YOUR OBJECTIVE
The number of lines containing the word "right" is all you should give; count them in the records below.

>>>

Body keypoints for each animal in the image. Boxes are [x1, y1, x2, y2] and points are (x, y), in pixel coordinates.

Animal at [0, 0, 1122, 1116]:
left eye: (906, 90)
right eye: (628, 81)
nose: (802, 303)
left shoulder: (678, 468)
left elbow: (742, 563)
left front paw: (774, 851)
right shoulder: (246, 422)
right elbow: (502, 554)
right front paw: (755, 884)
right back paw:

<<<

RESULT BELOW
5